The above is telling us that there are 12 threads connected to 3 different IPs. When looking into the IP’s, they reference the 3 nodes on a mongo replica set which tells us that each connection on mongo is actually 3 threads on an app server (or however many nodes there are in the replica set).

maxPoolSize

Setting the maxPoolSize  property on the mongo driver will help control how many threads an app server is allowed to open against a mongodb node. Be wary that the maxPoolSize default varies in different drivers – for example, in python its 100, but in node.js its 5.

Knowing the maxPoolSize for applications that have databases on the same cluster can then allow you to accurately calculate what the max connections could potentially be for a cluster.
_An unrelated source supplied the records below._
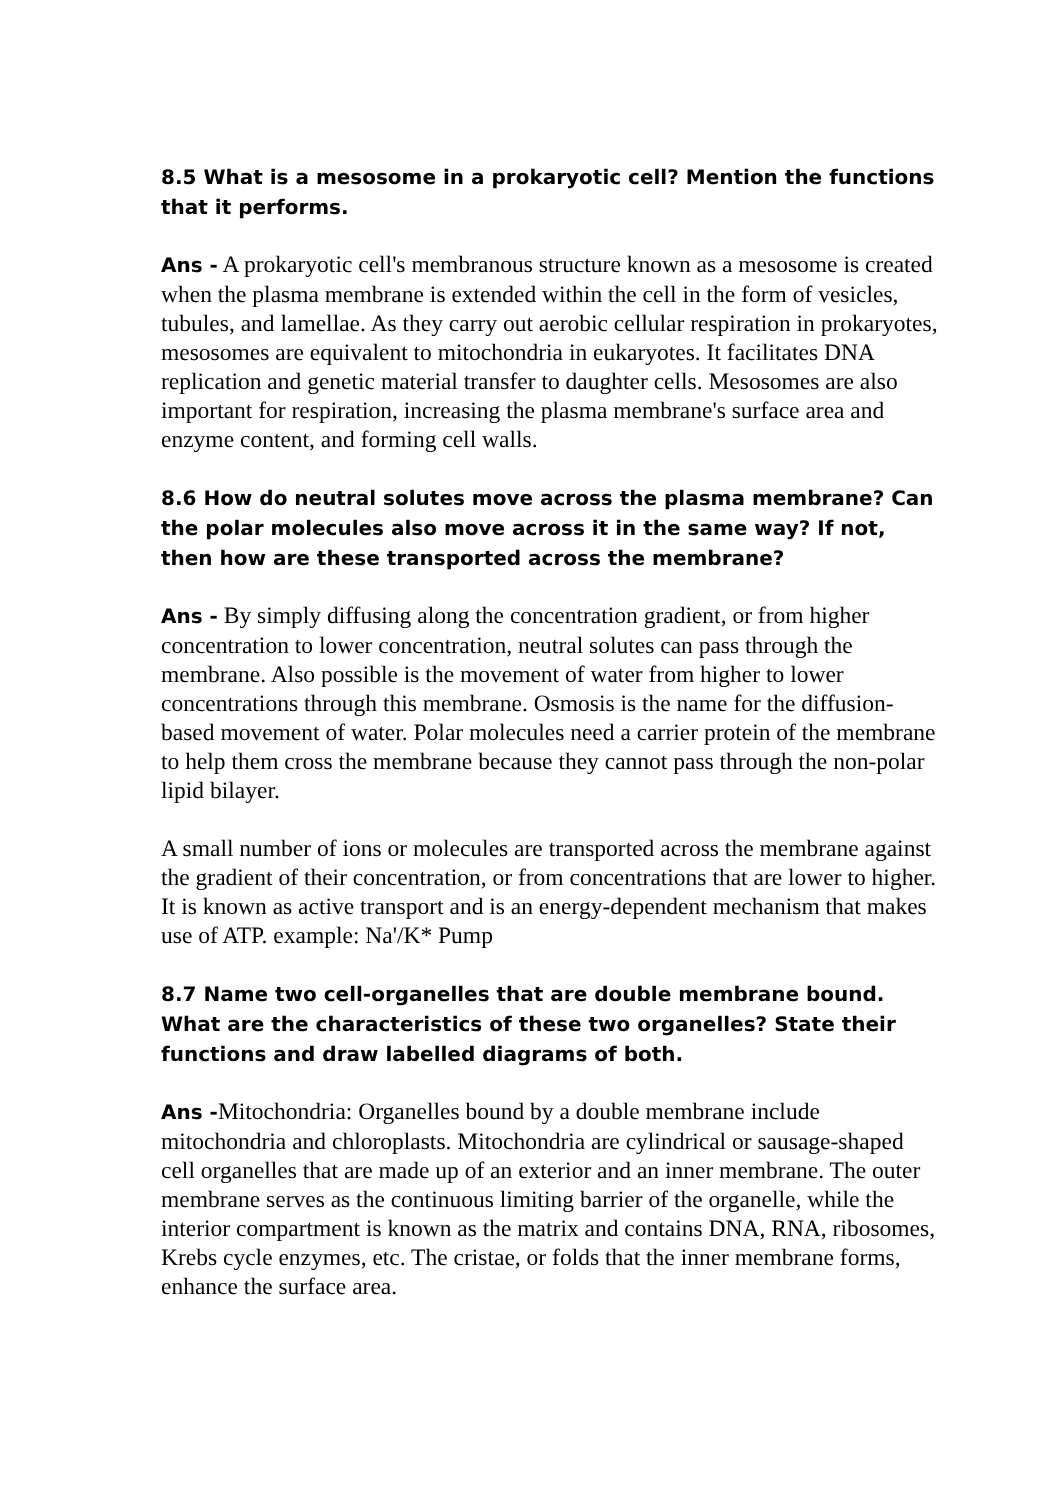8.5 What is a mesosome in a prokaryotic cell? Mention the functions that it performs.
Ans - A prokaryotic cell's membranous structure known as a mesosome is created when the plasma membrane is extended within the cell in the form of vesicles, tubules, and lamellae. As they carry out aerobic cellular respiration in prokaryotes, mesosomes are equivalent to mitochondria in eukaryotes. It facilitates DNA replication and genetic material transfer to daughter cells. Mesosomes are also important for respiration, increasing the plasma membrane's surface area and enzyme content, and forming cell walls.
8.6 How do neutral solutes move across the plasma membrane? Can the polar molecules also move across it in the same way? If not, then how are these transported across the membrane?
Ans - By simply diffusing along the concentration gradient, or from higher concentration to lower concentration, neutral solutes can pass through the membrane. Also possible is the movement of water from higher to lower concentrations through this membrane. Osmosis is the name for the diffusion-based movement of water. Polar molecules need a carrier protein of the membrane to help them cross the membrane because they cannot pass through the non-polar lipid bilayer.
A small number of ions or molecules are transported across the membrane against the gradient of their concentration, or from concentrations that are lower to higher. It is known as active transport and is an energy-dependent mechanism that makes use of ATP. example: Na'/K* Pump
8.7 Name two cell-organelles that are double membrane bound. What are the characteristics of these two organelles? State their functions and draw labelled diagrams of both.
Ans -Mitochondria: Organelles bound by a double membrane include mitochondria and chloroplasts. Mitochondria are cylindrical or sausage-shaped cell organelles that are made up of an exterior and an inner membrane. The outer membrane serves as the continuous limiting barrier of the organelle, while the interior compartment is known as the matrix and contains DNA, RNA, ribosomes, Krebs cycle enzymes, etc. The cristae, or folds that the inner membrane forms, enhance the surface area.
This could then help make more informed decisions about whether to scale or upsize a mongodb cluster or split applications out.

YOu can get more info about connection pool options here – https://docs.mongodb.com/manual/reference/connection-string/#connection-pool-options

Return pods running on nodes using external node IP

Some of our databases sit in managed environments which means connections from our applications can show up in the database logs as coming from an external IP at the edge of our cloud infrastructure.

I wrote a little script which will return the pods running on a kubernetes cluster node by specifying its external IP.

kubectl get pods -o wide --sort-by="{.status.phase}" --all-namespaces | grep `kubectl get nodes -o wide | grep 35.X.X.X | awk '{print $1}' | awk '{$1=$1;print}'`

Ive found it quite useful for starting to diagnose where database connections are being initiated from.